Il consigliere Pd e l’incontro con i clan La camorra non guarda in faccia nessuno

Enrico Fabozzi, consigliere regionale del Pd in Campania, viene tirato in ballo da due pentiti. Avrebbe partecipato a un incontro con il clan Bidognetti
Quando ha saputo del suo coinvolgimento nell’inchiesta si è autosospeso dal partito. Enrico Fabozzi, consigliere regionale della Campania, eletto nelle fila del partito democratico viene tirato in ballo nell’ultima indagine che ha portato in carcere 14 persone, tra cui l’ex consigliere regionale Nicola Ferraro, ex Forza Italia e poi Udeur. Nelle carte dell’ordinanza, firmata dal Gip Vincenzo Alabiso ( su richiesta dei pm Antonello Ardituro e Marco Del Gaudio) spunta anche Fabozzi.

In fondo la camorra non ha mai fatto mistero: il partito non conta, l’importante è fare affari.  A raccontare dell’amicizia tra Nicola Ferraro e Enrico Fabozzi, ex sindaco di Villa Literno, è il pentito Luigi Guida. Guida è stato il reggente del clan, fazione Bidognetti. In un interrogatorio del 2009 il collaboratore di giustizia racconta: “Ferraro, presso la propria abitazione, organizzò un incontro tra il lui ( il Guida) e il neo-sindaco di Villa Literno Fabozzi; Nicola Ferraro prese per primo la parola e fece cenno alla necessità di non procedere al blocco dei lavori pubblici, perché lui e il Fabozzi avrebbero garantito l’aggiudicazione degli appalti a imprese che avrebbero pagato spontaneamente; che Fabozzi, a sua volta, garantì che avrebbe mantenuto per sé la delega per i lavori pubblici”.

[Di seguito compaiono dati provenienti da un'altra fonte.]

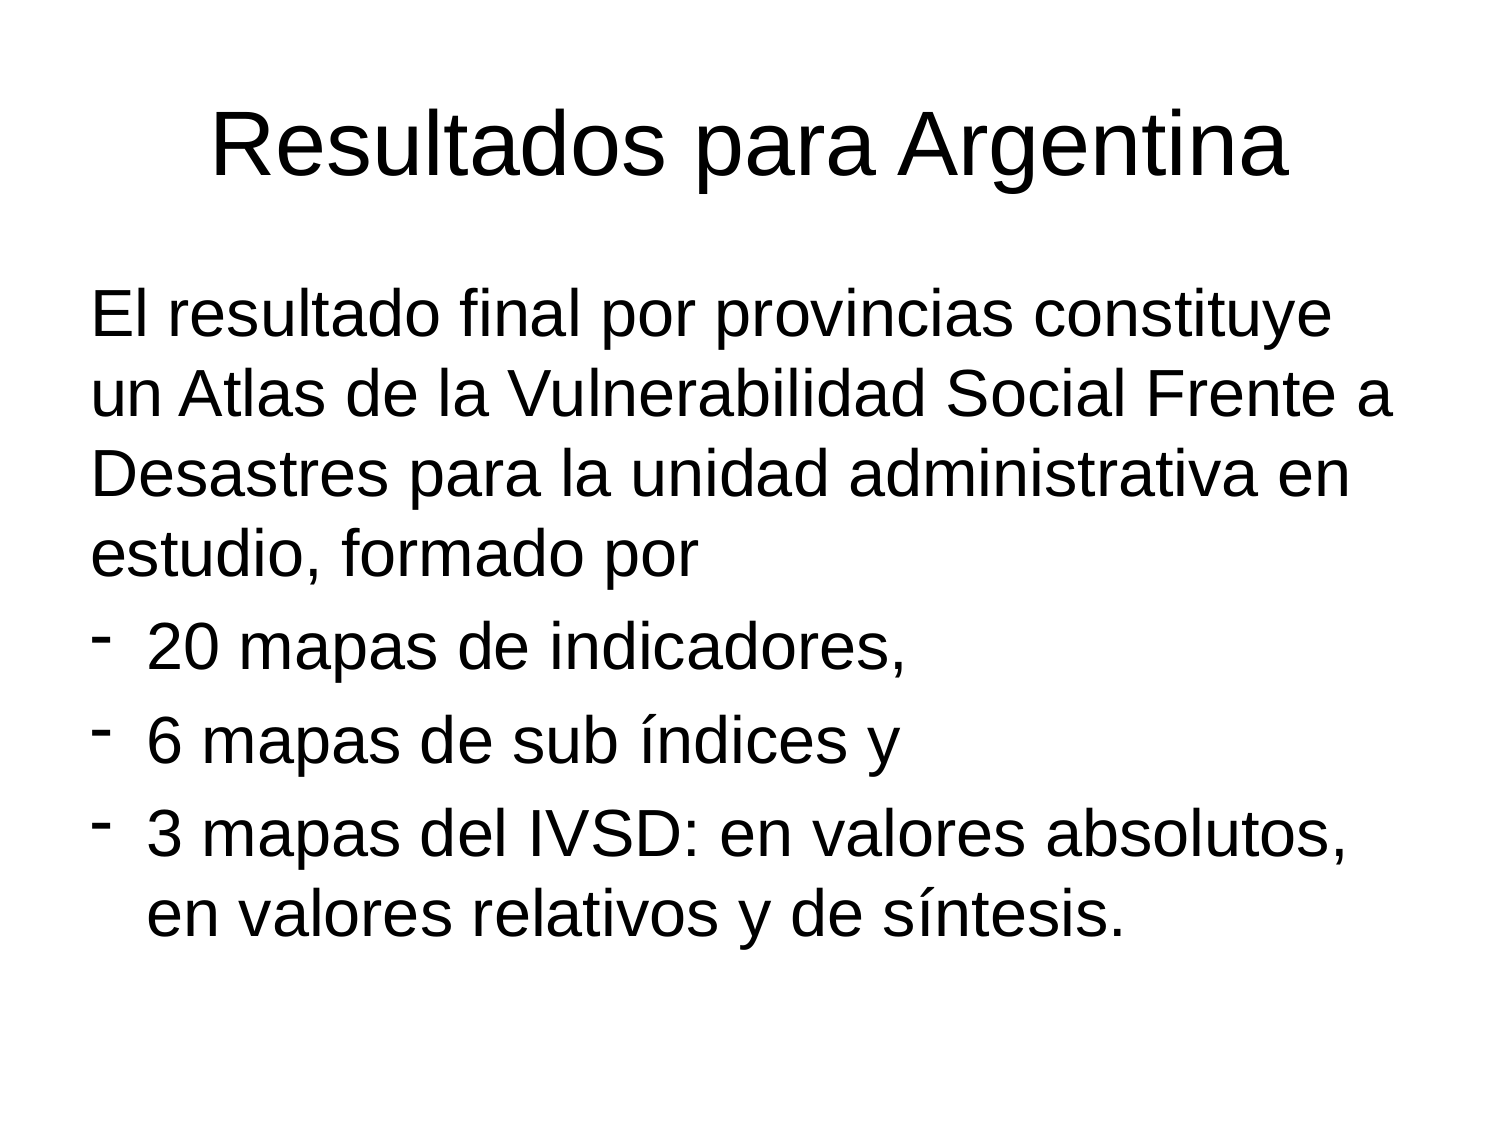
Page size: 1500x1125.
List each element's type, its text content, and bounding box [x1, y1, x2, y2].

title Resultados para Argentina [75, 45, 1425, 233]
list El resultado final por provincias constituye un Atlas de la Vulnerabilidad Social Frente a Desastres para la unidad administrativa en estudio, formado por 20 mapas de indicadores, 6 mapas de sub índices y 3 mapas del IVSD: en valores absolutos, en valores relativos y de síntesis. [75, 262, 1425, 1005]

A parlare anche un altro pentito: Emilio Di Caterino. Il collaboratore di giustizia sostiene che la testa di maiale recapitata a Fabozzi quando era sindaco fu un gesto deciso dal clan perché i boss si sentirono offesi dal fatto che Fabozzi non volesse incontrarli, pur dicendosi un politico a ‘disposizione’. Non solo, Di Caterino ha raccontato che attraverso l’interessamento di Ferraro, la giunta Fabozzi assegnò un appalto di un milione di euro a una ditta indicata dal clan.

di Tommaso Sodano e Nello Trocchia

Sarà la magistratura a vagliare e riscontrare le parole dei collaboratori, intanto Fabozzi, in una lettera al segretario regionale del Pd ribadisce: “Mi autosospendo per non dare alibi, per consentire al mio partito di continuare con forza la sua battaglia per liberare la Campania dai poteri criminali. Sono assolutamente estraneo ai fatti cui si fa riferimento”. Fatti che si riferiscono a quando Fabozzi era sindaco di Villa Literno. L’ente locale era stato sciolto per infiltrazioni mafiose nell’aprile 2008, poi reintegrato dal Tar che ha annullato l’azzeramento ( pronunciamento confermato dal Consiglio di Stato). Ma, come denunciava Rosaria Capacchione, la giornalista minacciata di morte dai Casalesi, nel marzo scorso dalle pagine de il Mattino, “a determinare quello scioglimento era stata la non limpida posizione del sindaco Enrico Fabozzi così come delineata dalla relazione del prefetto Ezio Monaco, nella quale c’è anche un capitolo dedicato a un appalto, quello per i lavori di ampliamento del cimitero, vinto dalla stessa ditta, la Mastrominico, che negli atti dell’inchiesta della Procura di Firenze viene indicata come vicina al clan dei Casalesi”.

La prudenza non è mai troppa soprattutto in terra di lavoro dove contiguità e vicinanze sono all’ordine del giorno. Fabozzi, invece, viene candidato dal Partito democratico ed eletto al consiglio regionale. E questa è solo la prima parte di una storia di compromessi, di ricatto, di camorria che rende difficile individuare la linea di demarcazione tra lo Stato e l’Antistato.